- GIVEN TEXT
━━━━━━

# Fast Zero-Latency Convolution

Convolution is the process of filtering one sound using another — the impulse response. As its name transparently suggests, an “impulse response” is the output of a digital filter when fed with an impulse, i.e., a 1 followed by a string of 0’s. And because a digital audio signal can be represented as a sum of scaled and delayed impulses, we can compute the output of a digital filter to an arbitrary input by scaling, delaying, and summing its impulse response (fine print: this only applies to linear time-invariant filters).

The most common use of convolution is for applying reverb to dry recordings. This requires that we first estimate the impulse response of an acoustic space, which can be done in many ways, most naïvely by recording an impulsive sound, say a balloon popping. We can then use the recorded impulse response together with convolution to transfer the spatial impression of a space — for example, a cathedral or concert hall — onto a recording. A great resource for creative commons licensed impulse response recordings is the Open AIR database.

As demonstrated by sound designer Diego Stocco in his excellent feedforward sound design series, convolution processing holds great creative potential as well:

Convolution processing is a technique you can use to enrich and transform any kind of sound

— Diego Stocco

For example, Diego ingeniously uses the sounds of crumpled-up paper and rickety oven doors closing to dynamically shape the timbre of his sounds, leading to beautiful and often cinematic results.

Here I am noodling around with my Korg Volca FM running through the Space Designer plugin in Logic, loaded with the impulse response of some rustling leaves:

And here’s a fun fact: there is a convolution engine built into most modern web browsers, which can be used to render convolution effects client-side using the Web Audio API.

In this post I discuss fast, low-latency approaches that can be used to implement convolution.

## Direct-form Convolution

As I alluded to above, we can write any digital audio signal as a sum of scaled impulses: $$x[n] = \sum_{k=-\infty}^{\infty} x[k] \delta[n-k]$$ where the impulse, $\delta[n]$, is 0 everywhere except when $n=0$, and there it equals 1. If a linear time-invariant system, $T$, has impulse response $h[n] = T(\delta)[n]$, then by the principle of superposition the response to an arbitrary input $x$ will be: $$y[n] = (x * h)[n] \triangleq \sum_{k=-\infty}^{\infty} x[k] h[n-k]$$ The symbol $*$ is the convolution operator. To gain further insight into this equation let’s replace $x[k]$ with its inverse discrete-time Fourier transform (DTFT):

$$y[n] = \sum_{k=-\infty}^{\infty} \Big(\int_{-\pi}^{\pi} X(\omega) e^{j\omega k}d\omega \Big) h[n-k]$$

Rearranging terms we get:

$$y[n] = \int_{-\pi}^{\pi} X(\omega) \Big(\sum_{k=-\infty}^{\infty} h[n-k] e^{j\omega k}\Big) d\omega$$

Making the change of variables $k’ = n-k$ we arrive at:

$$y[n] = \int_{-\pi}^{\pi} X(\omega) \Big(\sum_{k’=-\infty}^{\infty} h[k’] e^{-j\omega k’}\Big) e^{j\omega n} d\omega$$

The term in brackets is nothing more than the DTFT of $h$. Therefore

$$y[n] = \int_{-\pi}^{\pi} X(\omega) H(\omega) e^{j\omega n} d\omega$$

This shows that convolution in the time-domain is equivalent to a multiplication in the frequency-domain, i.e., $Y(\omega) = X(\omega)H(\omega)$. We can think of $H(\omega)$ as eigenvalues of the system since the output at any given frequency is equal to the input at that frequency scaled by $H(\omega)$. This frequency-domain point-of-view underpins techniques for fast convolution.

━━━━━━

- SUPPLIED RECORDS
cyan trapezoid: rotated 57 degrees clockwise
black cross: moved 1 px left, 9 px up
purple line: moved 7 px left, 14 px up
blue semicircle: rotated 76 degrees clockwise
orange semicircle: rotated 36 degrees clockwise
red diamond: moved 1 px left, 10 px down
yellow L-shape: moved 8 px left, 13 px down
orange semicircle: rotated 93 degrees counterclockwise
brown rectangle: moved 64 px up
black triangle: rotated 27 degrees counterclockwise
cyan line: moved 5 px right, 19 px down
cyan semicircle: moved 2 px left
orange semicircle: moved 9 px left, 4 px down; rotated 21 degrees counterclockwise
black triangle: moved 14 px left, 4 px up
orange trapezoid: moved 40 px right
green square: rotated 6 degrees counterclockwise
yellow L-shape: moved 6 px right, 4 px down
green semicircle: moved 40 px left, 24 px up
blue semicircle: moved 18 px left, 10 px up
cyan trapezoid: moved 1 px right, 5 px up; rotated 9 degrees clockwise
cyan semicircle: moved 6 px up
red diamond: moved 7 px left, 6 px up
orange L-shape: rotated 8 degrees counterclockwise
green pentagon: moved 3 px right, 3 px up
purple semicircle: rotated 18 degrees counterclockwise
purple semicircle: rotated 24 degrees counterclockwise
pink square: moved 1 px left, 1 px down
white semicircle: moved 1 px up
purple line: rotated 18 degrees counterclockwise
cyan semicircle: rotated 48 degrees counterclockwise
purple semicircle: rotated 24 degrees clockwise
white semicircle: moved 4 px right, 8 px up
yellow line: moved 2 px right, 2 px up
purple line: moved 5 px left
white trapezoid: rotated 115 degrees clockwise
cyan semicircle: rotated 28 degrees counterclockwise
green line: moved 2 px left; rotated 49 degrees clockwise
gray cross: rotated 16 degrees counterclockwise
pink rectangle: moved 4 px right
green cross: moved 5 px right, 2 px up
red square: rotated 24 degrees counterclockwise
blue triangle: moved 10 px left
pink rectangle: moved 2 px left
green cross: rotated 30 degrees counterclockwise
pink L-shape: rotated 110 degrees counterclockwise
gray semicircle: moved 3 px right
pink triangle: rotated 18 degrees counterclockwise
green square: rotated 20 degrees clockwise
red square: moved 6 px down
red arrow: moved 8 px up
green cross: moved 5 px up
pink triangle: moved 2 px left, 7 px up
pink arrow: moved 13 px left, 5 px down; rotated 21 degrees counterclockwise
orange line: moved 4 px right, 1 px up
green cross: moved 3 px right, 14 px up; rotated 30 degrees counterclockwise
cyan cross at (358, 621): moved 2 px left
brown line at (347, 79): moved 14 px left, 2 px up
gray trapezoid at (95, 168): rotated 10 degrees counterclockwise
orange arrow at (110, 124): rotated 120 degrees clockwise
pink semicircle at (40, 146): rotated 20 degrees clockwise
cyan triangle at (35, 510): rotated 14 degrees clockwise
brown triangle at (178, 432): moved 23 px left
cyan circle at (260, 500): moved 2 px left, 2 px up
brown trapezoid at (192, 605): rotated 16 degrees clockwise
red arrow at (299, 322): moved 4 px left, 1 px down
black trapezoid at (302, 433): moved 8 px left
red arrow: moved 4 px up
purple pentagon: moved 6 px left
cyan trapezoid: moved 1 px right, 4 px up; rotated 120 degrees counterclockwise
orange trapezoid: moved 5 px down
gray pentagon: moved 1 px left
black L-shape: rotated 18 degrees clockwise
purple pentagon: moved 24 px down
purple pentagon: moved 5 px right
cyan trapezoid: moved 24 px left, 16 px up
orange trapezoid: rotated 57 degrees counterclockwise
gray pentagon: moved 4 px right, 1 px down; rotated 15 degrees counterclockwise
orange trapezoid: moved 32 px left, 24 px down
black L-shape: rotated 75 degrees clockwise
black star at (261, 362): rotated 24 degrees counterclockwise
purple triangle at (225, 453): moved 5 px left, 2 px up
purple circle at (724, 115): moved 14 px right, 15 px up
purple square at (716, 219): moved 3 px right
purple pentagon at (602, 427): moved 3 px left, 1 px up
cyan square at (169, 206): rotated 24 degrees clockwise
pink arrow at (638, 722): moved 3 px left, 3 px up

━━━━━━

- SET TASK
Translate this sentence from the convolution article into Spanish: "The most common use of convolution is for applying reverb to dry recordings." The records were drawn from a separate source.

- WRITTEN ANSWER
El uso más común de la convolución es aplicar reverberación a grabaciones secas.